=== What you have to do ===
For the material that follows, return exactly the lines from the one with "- GA_AMORE_RateParamOpt.m: This" through the one with "The variable TOTAL_NUM_PRODS", both ends included.

=== Source data ===
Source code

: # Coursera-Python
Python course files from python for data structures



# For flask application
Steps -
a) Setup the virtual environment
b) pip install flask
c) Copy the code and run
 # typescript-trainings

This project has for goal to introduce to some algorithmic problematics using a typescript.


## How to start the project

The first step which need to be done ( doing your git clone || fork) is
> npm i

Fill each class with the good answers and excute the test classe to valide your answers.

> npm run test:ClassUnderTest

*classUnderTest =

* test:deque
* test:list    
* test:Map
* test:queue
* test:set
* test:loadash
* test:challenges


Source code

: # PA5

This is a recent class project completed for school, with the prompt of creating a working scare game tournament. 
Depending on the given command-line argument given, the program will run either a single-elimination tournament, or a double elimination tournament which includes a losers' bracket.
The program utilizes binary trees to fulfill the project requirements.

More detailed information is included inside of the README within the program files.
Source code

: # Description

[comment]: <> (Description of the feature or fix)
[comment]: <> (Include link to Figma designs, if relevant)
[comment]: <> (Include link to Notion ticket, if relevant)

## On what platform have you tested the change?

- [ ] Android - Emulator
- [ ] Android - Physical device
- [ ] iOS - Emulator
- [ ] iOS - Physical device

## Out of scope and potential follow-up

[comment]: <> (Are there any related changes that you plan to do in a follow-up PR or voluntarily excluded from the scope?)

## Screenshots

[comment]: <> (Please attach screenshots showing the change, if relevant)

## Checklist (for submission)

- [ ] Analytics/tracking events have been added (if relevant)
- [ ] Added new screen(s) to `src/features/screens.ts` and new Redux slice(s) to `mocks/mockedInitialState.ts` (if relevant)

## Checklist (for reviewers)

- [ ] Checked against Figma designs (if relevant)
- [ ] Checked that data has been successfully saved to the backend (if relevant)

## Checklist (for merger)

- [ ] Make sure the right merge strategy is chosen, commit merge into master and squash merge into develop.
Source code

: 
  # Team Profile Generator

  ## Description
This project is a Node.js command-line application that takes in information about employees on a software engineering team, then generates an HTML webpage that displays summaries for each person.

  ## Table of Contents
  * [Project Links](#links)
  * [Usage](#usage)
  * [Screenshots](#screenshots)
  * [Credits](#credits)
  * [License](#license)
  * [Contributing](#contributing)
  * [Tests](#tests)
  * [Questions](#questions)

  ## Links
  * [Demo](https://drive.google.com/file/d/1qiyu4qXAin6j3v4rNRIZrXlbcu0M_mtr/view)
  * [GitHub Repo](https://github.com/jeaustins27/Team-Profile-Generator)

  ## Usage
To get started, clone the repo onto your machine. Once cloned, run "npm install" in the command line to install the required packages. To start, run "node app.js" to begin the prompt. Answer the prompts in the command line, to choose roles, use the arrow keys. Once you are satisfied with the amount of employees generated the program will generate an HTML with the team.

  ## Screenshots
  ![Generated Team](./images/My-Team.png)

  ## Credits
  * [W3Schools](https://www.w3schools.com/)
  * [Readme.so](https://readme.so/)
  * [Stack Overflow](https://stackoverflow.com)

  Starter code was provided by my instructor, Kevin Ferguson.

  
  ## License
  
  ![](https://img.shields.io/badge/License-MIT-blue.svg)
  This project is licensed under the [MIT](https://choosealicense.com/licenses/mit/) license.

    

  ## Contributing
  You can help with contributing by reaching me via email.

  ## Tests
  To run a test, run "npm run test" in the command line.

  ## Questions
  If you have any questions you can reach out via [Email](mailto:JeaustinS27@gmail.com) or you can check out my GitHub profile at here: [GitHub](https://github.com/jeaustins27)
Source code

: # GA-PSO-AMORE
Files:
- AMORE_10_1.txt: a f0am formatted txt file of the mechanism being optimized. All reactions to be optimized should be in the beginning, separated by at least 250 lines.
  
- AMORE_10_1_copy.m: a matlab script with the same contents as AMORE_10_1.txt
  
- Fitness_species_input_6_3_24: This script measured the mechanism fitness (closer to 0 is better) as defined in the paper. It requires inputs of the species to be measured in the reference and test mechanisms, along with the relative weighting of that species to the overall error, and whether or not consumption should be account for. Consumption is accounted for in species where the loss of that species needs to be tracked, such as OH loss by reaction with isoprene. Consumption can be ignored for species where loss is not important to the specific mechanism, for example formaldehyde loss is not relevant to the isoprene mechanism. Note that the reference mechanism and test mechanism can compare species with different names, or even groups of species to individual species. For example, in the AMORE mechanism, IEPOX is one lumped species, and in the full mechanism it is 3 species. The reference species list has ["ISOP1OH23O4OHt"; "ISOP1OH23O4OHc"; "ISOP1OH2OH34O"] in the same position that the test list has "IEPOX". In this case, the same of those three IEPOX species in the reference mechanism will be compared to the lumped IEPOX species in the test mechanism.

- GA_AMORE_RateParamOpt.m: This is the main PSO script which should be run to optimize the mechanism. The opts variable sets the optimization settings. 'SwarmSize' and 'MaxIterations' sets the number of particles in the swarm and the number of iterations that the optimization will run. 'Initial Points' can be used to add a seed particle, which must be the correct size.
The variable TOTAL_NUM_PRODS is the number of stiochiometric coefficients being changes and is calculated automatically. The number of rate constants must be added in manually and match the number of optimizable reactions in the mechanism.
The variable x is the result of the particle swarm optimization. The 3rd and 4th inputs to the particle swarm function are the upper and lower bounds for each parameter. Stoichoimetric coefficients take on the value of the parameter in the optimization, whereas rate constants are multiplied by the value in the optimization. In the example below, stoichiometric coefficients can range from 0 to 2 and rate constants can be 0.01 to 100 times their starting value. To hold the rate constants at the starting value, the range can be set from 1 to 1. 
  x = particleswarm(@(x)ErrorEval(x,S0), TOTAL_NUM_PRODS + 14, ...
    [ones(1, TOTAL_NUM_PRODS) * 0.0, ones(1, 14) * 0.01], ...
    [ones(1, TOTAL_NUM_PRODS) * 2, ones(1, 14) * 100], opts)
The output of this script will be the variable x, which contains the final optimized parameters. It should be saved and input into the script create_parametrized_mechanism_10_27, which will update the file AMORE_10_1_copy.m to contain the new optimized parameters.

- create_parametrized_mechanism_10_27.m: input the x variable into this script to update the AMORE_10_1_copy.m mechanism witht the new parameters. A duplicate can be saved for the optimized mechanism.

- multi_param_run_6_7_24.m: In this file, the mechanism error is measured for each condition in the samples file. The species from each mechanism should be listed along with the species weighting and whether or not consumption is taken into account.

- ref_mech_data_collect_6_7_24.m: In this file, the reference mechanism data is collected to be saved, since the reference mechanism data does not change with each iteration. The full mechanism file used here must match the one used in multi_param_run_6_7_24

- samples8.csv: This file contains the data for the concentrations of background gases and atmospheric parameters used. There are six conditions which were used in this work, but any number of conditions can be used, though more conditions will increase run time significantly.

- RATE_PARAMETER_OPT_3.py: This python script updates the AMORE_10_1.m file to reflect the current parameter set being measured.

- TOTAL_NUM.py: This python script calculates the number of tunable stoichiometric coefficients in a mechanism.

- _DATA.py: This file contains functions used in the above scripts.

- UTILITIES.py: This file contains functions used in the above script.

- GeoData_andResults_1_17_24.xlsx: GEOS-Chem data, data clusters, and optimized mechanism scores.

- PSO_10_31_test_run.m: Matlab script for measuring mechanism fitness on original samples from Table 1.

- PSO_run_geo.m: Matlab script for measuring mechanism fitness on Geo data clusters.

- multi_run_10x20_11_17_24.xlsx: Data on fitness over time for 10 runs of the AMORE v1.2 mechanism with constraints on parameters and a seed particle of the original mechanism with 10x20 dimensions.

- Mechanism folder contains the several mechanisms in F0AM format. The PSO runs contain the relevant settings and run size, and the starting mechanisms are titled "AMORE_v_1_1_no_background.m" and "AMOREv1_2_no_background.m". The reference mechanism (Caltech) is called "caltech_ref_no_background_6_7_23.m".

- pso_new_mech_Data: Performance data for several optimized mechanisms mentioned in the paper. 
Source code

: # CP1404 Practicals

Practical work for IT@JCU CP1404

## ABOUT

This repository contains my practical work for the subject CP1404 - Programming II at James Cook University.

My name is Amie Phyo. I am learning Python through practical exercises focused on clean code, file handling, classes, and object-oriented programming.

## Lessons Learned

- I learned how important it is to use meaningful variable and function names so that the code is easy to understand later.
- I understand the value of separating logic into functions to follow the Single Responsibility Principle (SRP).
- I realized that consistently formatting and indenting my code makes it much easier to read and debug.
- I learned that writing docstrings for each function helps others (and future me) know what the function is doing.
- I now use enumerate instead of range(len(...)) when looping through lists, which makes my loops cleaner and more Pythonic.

=== Exercise solution ===
- GA_AMORE_RateParamOpt.m: This is the main PSO script which should be run to optimize the mechanism. The opts variable sets the optimization settings. 'SwarmSize' and 'MaxIterations' sets the number of particles in the swarm and the number of iterations that the optimization will run. 'Initial Points' can be used to add a seed particle, which must be the correct size.
The variable TOTAL_NUM_PRODS is the number of stiochiometric coefficients being changes and is calculated automatically. The number of rate constants must be added in manually and match the number of optimizable reactions in the mechanism.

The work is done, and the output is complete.